Sample-efficient Learning of Concepts with Theoretical Guarantees: from Data to Concepts without Interventions
This work addresses interpretability and robustness issues in AI systems for domains like image analysis, offering a sample-efficient method to improve concept learning without costly interventions, though it is incremental as it builds on existing CBM and causal representation learning approaches.
The paper tackles the problem of spurious correlations in Concept Bottleneck Models (CBMs) by proposing a framework that learns interpretable concepts from high-dimensional data without requiring interventions, using causal representation learning and providing theoretical guarantees on concept correctness and label efficiency. In evaluations on synthetic and image benchmarks, the learned concepts show less impurities and often higher accuracy than other CBMs, even with strong concept correlations.
Machine learning is a vital part of many real-world systems, but several concerns remain about the lack of interpretability, explainability and robustness of black-box AI systems.
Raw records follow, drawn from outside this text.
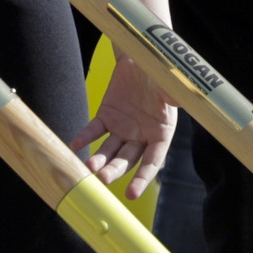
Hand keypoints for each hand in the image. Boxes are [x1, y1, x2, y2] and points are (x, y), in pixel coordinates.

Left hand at [77, 67, 173, 198]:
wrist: (142, 59)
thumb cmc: (161, 74)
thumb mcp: (170, 86)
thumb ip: (173, 95)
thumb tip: (178, 99)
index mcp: (161, 134)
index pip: (152, 161)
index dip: (143, 178)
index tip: (131, 193)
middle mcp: (141, 136)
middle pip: (127, 159)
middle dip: (115, 170)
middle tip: (103, 179)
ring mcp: (122, 128)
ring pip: (109, 150)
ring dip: (99, 159)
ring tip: (89, 166)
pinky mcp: (106, 117)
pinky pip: (94, 130)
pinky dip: (84, 137)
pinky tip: (74, 144)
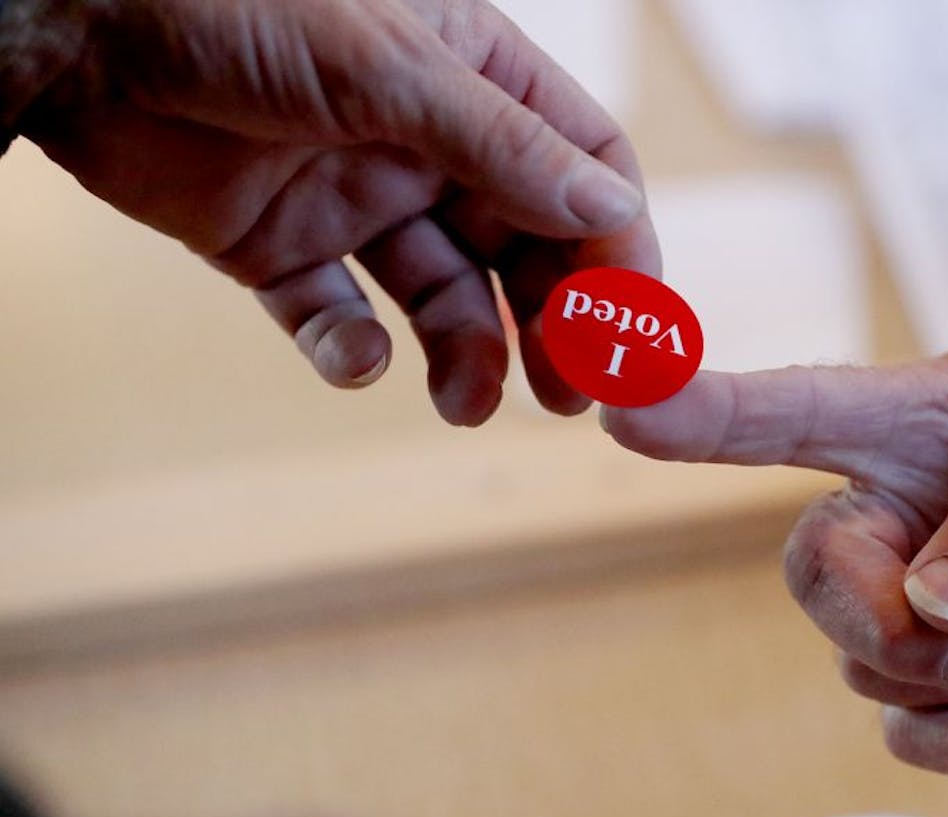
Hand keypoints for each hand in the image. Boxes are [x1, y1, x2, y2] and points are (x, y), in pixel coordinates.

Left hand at [13, 0, 657, 423]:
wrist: (71, 30)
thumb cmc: (231, 3)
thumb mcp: (386, 65)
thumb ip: (502, 143)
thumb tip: (612, 209)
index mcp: (471, 76)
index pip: (581, 164)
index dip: (615, 242)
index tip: (630, 321)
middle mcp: (426, 141)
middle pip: (525, 245)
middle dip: (551, 321)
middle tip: (570, 395)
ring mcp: (357, 198)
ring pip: (442, 295)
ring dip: (465, 353)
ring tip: (466, 401)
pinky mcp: (282, 249)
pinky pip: (338, 316)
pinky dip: (350, 350)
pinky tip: (352, 359)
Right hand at [603, 331, 947, 776]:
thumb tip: (932, 601)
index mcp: (922, 420)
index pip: (791, 415)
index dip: (703, 415)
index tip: (625, 410)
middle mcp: (900, 508)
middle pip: (813, 576)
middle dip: (891, 623)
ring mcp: (922, 599)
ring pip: (863, 664)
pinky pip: (914, 734)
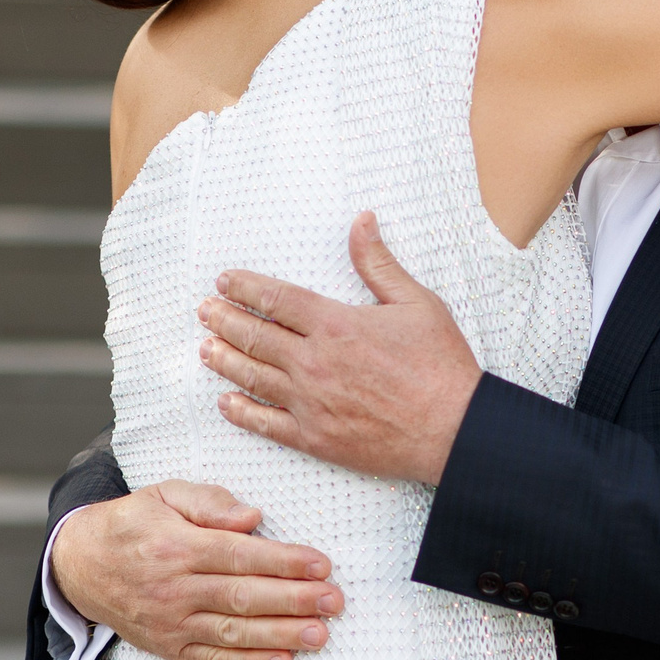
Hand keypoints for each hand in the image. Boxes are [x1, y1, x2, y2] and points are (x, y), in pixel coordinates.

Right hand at [51, 481, 342, 659]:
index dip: (284, 562)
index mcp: (177, 547)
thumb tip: (252, 517)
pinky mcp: (169, 647)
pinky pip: (213, 659)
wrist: (81, 564)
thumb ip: (209, 502)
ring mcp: (171, 623)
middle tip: (334, 601)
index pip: (240, 556)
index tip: (322, 565)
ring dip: (280, 635)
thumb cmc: (134, 523)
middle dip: (293, 600)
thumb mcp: (165, 495)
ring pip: (233, 632)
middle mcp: (174, 589)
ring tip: (320, 635)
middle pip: (243, 596)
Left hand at [201, 211, 480, 484]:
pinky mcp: (316, 438)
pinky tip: (227, 402)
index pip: (277, 299)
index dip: (246, 288)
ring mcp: (311, 403)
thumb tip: (361, 222)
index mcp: (337, 325)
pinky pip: (267, 424)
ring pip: (254, 376)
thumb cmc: (441, 366)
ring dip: (225, 360)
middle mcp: (315, 362)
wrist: (455, 429)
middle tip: (204, 311)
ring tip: (205, 349)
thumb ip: (379, 263)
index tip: (225, 282)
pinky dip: (242, 412)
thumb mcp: (417, 302)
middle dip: (224, 320)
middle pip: (256, 336)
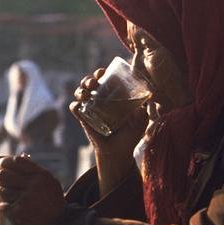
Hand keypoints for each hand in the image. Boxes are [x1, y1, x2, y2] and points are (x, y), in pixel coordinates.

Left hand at [0, 156, 65, 224]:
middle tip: (3, 181)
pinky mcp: (19, 213)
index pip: (16, 162)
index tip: (0, 165)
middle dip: (1, 178)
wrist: (61, 223)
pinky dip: (5, 207)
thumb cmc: (54, 200)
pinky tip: (11, 208)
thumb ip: (35, 170)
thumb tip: (18, 157)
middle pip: (4, 175)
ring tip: (12, 197)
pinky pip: (3, 206)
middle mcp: (33, 185)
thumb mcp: (50, 181)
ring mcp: (25, 200)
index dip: (4, 162)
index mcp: (41, 175)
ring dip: (5, 194)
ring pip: (2, 191)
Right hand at [69, 68, 147, 192]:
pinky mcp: (83, 119)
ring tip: (86, 93)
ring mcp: (90, 109)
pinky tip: (79, 105)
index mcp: (112, 95)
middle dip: (89, 79)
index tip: (103, 72)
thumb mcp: (141, 120)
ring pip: (80, 92)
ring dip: (81, 89)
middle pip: (89, 83)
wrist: (120, 152)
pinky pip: (75, 108)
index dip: (101, 72)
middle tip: (95, 82)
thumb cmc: (130, 134)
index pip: (104, 79)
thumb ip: (144, 110)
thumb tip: (148, 100)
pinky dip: (75, 105)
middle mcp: (99, 100)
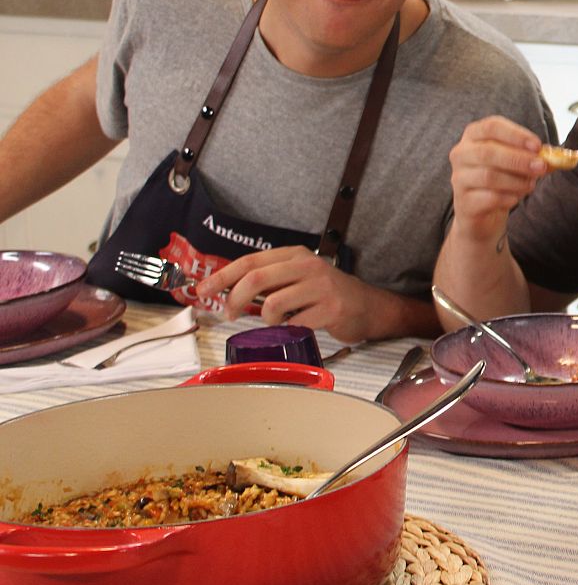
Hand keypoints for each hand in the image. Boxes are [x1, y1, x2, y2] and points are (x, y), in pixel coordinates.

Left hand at [203, 246, 394, 343]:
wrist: (368, 307)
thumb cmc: (326, 295)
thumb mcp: (297, 278)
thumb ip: (268, 281)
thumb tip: (227, 290)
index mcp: (294, 255)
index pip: (249, 261)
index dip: (221, 277)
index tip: (202, 291)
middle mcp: (307, 266)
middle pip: (256, 278)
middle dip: (234, 299)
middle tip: (229, 314)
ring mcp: (321, 287)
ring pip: (273, 303)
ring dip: (265, 319)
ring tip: (275, 322)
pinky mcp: (331, 308)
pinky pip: (295, 323)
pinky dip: (288, 330)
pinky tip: (296, 327)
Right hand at [447, 116, 550, 244]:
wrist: (481, 214)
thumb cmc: (501, 180)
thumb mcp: (516, 163)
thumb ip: (534, 156)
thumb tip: (560, 156)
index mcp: (474, 136)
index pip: (492, 126)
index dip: (516, 134)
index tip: (537, 145)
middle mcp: (461, 154)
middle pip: (488, 152)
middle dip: (519, 159)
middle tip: (541, 167)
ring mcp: (459, 178)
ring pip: (489, 176)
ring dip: (516, 180)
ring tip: (531, 184)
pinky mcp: (463, 202)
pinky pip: (488, 198)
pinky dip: (508, 198)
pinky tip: (516, 198)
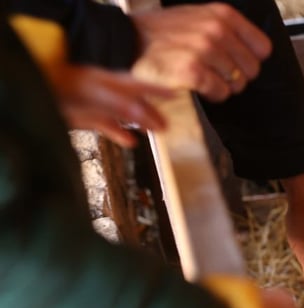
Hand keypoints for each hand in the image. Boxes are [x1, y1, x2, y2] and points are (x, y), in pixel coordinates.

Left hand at [53, 65, 171, 147]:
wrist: (41, 91)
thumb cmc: (67, 89)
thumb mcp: (98, 96)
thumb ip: (122, 104)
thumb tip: (146, 113)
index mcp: (112, 82)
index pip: (140, 85)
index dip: (158, 90)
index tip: (175, 95)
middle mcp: (107, 93)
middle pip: (135, 102)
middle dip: (152, 112)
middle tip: (168, 124)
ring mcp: (97, 106)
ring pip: (124, 114)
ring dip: (139, 123)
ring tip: (155, 131)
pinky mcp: (87, 119)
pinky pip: (108, 126)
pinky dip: (120, 134)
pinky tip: (131, 142)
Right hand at [131, 3, 271, 101]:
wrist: (129, 41)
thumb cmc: (164, 32)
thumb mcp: (199, 16)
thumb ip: (227, 28)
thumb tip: (256, 51)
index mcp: (222, 15)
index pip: (262, 48)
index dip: (251, 59)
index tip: (237, 62)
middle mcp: (216, 30)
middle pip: (252, 70)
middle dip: (237, 75)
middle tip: (216, 72)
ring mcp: (205, 50)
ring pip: (237, 83)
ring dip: (222, 85)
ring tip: (203, 76)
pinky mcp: (193, 71)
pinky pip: (221, 93)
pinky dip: (212, 94)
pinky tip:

Concept Bottleneck Models (CBM) address some of these challenges by learning interpretable concepts from high-dimensional data, e.g. images, which are used to predict labels. An important issue in CBMs are spurious correlation between concepts, which effectively lead to learning "wrong" concepts. Current mitigating strategies have strong assumptions, e.g., they assume that the concepts are statistically independent of each other, or require substantial interaction in terms of both interventions and labels provided by annotators. In this paper, we describe a framework that provides theoretical guarantees on the correctness of the learned concepts and on the number of required labels, without requiring any interventions. Our framework leverages causal representation learning (CRL) methods to learn latent causal variables from high-dimensional observations in a unsupervised way, and then learns to align these variables with interpretable concepts with few concept labels. We propose a linear and a non-parametric estimator for this mapping, providing a finite-sample high probability result in the linear case and an asymptotic consistency result for the non-parametric estimator. We evaluate our framework in synthetic and image benchmarks, showing that the learned concepts have less impurities and are often more accurate than other CBMs, even in settings with strong correlations between concepts.